El concierto. Sonrisas y lágrimas para el milagro de la armonía
Se confirma, Radu Mihaileanu sigue siendo un cineasta de garantía desde el punto de vista del cine espiritual. Películas como “El tren de la vida” (1998), la emocionante “Vete y vive” (2005) y ahora “El concierto” se plantean la cuestión de Dios, en este caso tras la búsqueda de la armonía en un mundo convulso.
Lo acertado de este cineasta rumano, que huyó con 22 años de la dictadura de Ceaucescu, es la combinación de amabilidad, denuncia, entretenimiento y profundidad antropológica. A través del género fronterizo de una comedia dramática realiza la denuncia de la violación de los derechos humanos en el comunismo soviético, planteada más como una desviación de lo humano que como una cuestión política. Porque en definitiva, el interés de sus personajes siempre se concentra en la posibilidad de girar el alma hacia la bondad.
El protagonista, Andrei Filipov (Alexei Guskov), es un antiguo director de orquesta del Bolshoi represaliado y que en la actualidad ejerce de limpiador en el mismo teatro. Las circunstancias le ofrecen la posibilidad de reconstruir su vieja orquesta para tocar en París, en el Teatro de Châtelet, el Concierto para violín y orquesta de Tchaikovsky. A su lado su amigo Sacha (Dimitri Nazarov) el violonchelista convertido en conductor de ambulancias, que le ayudará en esta peripecia en la que todo se va complicando desde lo grotesco a lo irónico, desde lo surrealista a lo poético. Lo extraño es que tienen que pedir la ayuda de su represor, un comunista a lo Pepone que se llama Iván (Valeri Barinov), que treinta años antes, en la época de Brezhnev, suspendió este mismo concierto por la negativa de la orquesta y su director a expulsar a los músicos judíos. Como solista piden la colaboración de una joven violinista Anne-Marie -en un papel en que Mélanie Laurent luce con esplendor- que tiene un extraño misterio que se irá desvelando como la intriga que sostiene la tensión narrativa.

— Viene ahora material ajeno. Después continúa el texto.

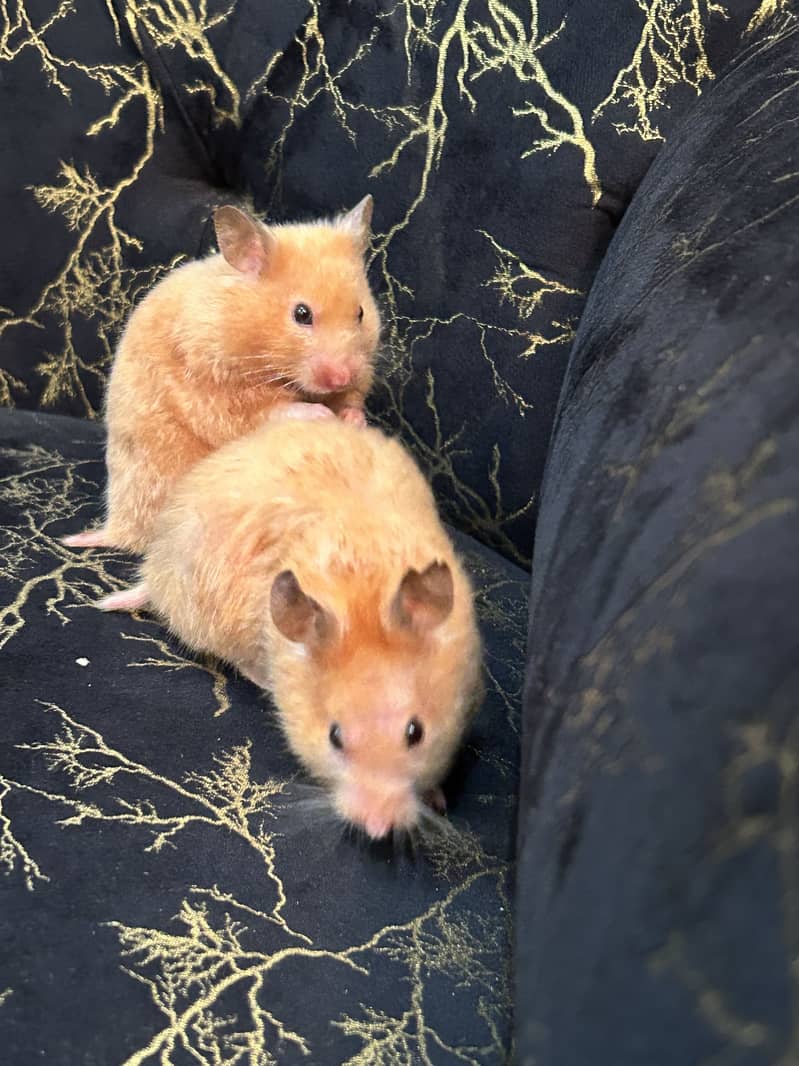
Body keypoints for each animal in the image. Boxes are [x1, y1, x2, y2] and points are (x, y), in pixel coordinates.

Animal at [64, 196, 380, 554]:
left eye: (360, 313)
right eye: (302, 314)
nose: (342, 377)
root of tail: (117, 528)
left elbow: (351, 400)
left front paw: (353, 418)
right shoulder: (215, 389)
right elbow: (270, 410)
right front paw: (321, 414)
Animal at [103, 420, 483, 840]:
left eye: (416, 732)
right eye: (334, 736)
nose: (377, 827)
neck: (364, 592)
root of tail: (156, 574)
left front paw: (437, 798)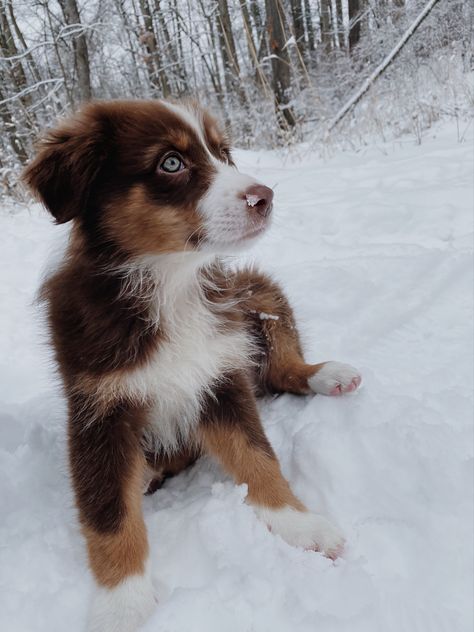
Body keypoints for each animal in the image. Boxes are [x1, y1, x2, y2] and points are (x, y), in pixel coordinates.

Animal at [24, 100, 362, 632]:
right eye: (171, 163)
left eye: (223, 152)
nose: (265, 197)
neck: (170, 282)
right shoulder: (98, 408)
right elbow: (108, 512)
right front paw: (122, 603)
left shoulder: (220, 376)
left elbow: (258, 455)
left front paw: (300, 524)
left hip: (257, 288)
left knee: (283, 369)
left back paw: (329, 374)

Este enredo marxiano (de los hermanos Marx) se conjuga con el humor gitano de Emir Kusturica para terminar criticando tanto al comunismo soviético como a la corrupción mafiosa de la actualidad rusa. Pero en medio del peso dramático, de la violencia destructora y manipuladora de la libertad, siempre quedan las personas a las que la peripecia termina salvando.
El luchador aunque enfermo de culpa Andrei, la inspirada pero frágil Anne-Marie, el bondadoso pero fracasado Sacha irán saliendo hacia la luz. Incluso el obcecado comunista Iván terminará rezando a un Dios en el que no sabe si creer. Y todo ello en la búsqueda de la armonía que supone el equilibrio entre lo personal y lo comunitario, entre individio y sociedad, entre el músico y la orquesta. Esta armonía se logra cuando alguien inocente e inspirado conduce a todos hacia arriba en una apertura decididamente trascendente hacia Dios. Que no deja de ser el Alquien escondido que opera el milagro de esa armonía.
La adaptación del Concierto de Tchaikovsky será el ritmo y el movimiento que conduce hasta esta belleza que puede salvar a las personas que se siente tiradas hacia arriba en una misteriosa unidad en medio la enorme variedad de la orquesta, que tan magistralmente reflejó Fellini en su genial “Ensayo de orquesta” (1979). Como si el caos de la vida necesitará un director más allá de la fragilidad y del odio. Alquien que sostenga definitiva y eternamente el Amor. Y en esto Radu Mihaileanu es decicidamente judío, y por lo tanto creyente.